Yeah so the main reason why you would put the UMI into the read headers is so the UMI does not get in the way during alignment. But the purpose of fastq mode is mainly to avoid doing alignment while collapsing reads. That's why UMICollapse doesn't support putting the UMI in the header in fastq mode.

For your question about same_umi: The UMI grouping process has two steps:

  1. collapse UMIs directly based on identity (exact match, so not allowing any mismatches)
  2. group together collapsed UMIs from step 1 that are similar (allowing mismatches)

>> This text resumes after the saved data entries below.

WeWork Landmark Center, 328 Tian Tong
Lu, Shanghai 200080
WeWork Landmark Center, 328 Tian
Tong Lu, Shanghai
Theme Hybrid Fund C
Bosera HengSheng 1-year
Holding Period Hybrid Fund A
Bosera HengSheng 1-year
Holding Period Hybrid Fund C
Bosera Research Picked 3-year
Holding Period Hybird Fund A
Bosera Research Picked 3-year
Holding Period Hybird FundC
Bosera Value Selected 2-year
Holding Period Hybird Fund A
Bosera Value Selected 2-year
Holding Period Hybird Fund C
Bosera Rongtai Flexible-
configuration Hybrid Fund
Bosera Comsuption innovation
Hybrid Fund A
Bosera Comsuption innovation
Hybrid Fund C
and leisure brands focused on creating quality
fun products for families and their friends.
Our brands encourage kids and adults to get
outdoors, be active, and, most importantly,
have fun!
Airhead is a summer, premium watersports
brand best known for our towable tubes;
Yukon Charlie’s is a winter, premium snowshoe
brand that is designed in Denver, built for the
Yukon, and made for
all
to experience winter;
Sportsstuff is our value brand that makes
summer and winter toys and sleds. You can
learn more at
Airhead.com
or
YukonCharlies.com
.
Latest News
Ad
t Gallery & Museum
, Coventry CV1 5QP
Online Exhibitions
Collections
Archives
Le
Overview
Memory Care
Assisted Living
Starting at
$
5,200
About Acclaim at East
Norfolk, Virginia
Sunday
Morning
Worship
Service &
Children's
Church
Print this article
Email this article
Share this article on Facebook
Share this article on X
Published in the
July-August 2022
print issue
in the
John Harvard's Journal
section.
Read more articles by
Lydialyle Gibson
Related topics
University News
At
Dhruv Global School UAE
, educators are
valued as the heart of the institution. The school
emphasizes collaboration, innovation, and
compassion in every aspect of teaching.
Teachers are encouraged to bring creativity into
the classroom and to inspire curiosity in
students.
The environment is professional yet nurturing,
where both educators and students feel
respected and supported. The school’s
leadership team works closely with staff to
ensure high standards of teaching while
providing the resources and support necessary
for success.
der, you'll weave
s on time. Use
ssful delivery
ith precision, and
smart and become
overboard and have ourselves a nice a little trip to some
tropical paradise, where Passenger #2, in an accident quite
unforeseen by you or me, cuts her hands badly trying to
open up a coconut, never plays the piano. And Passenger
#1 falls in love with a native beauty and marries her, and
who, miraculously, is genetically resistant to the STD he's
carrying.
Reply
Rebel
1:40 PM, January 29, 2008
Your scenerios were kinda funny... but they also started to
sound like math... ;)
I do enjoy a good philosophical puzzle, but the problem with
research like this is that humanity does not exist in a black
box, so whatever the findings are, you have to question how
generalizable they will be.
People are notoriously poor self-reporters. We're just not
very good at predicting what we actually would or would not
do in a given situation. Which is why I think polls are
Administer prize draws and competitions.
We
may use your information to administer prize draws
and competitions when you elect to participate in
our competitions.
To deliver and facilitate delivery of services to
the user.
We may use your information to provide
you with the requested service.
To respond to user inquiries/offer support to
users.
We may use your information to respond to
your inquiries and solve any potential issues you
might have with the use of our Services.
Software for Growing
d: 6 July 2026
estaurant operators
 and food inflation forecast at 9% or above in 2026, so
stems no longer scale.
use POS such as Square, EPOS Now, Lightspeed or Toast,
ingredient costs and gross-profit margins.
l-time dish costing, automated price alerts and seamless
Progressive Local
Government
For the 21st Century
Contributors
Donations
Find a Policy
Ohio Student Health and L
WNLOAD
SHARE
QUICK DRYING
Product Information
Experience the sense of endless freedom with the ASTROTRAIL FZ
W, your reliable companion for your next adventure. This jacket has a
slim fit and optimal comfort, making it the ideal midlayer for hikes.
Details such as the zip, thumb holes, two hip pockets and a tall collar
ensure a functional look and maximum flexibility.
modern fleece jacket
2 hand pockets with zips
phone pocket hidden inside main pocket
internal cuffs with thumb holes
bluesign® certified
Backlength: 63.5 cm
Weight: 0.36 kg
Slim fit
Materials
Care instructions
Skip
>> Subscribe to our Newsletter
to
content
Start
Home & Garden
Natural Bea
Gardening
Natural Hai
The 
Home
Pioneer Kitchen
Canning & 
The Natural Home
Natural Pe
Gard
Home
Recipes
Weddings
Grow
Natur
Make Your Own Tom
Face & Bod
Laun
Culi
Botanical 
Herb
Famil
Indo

Technically, a consensus read is chosen during step 1 for each set of reads with the exact same UMI, and then a consensus read is chosen out of all the consensus reads in each cluster/group of UMIs in step 2. The consensus reads from step 1 are labeled with same_umi, indicating the number of reads with the exact same UMI, while the consensus reads from step 2 are labeled with the cluster size. same_umi=1 without the cluster_size tag would indicate that a UMI is unique, but it is still part of a cluster (the UMI is similar to other reads in the cluster). The reason for only labelling consensus reads in each step is to minimize the amount of extra text added to the headers.

abracarambar commented 3 years ago

Ok, thanks, so during the second step, this read was incorporated into a cluster of reads but it did not share an exact UMI with these. What is the level of mismatch you are allowing btw? Regarding the final ouput: Number of unique reads 41616256 => step 1 you refer to? Number of groups of reads 31574834 => step 2 you refer to? This counts correspond to each step you refer to?

Daniel-Liu-c0deb0t commented 3 years ago

The number of mismatches is specified with -k and it defaults to 1. Yes, you are correct about the counts.

abracarambar commented 3 years ago

Thanks so much Daniel Liu for taking the time to reply to all my questions. I really appreciate it.

Daniel-Liu-c0deb0t commented 3 years ago

No problem. I'm always happy to help. I'll close this issue for now. Let me know if you have any other questions/issues.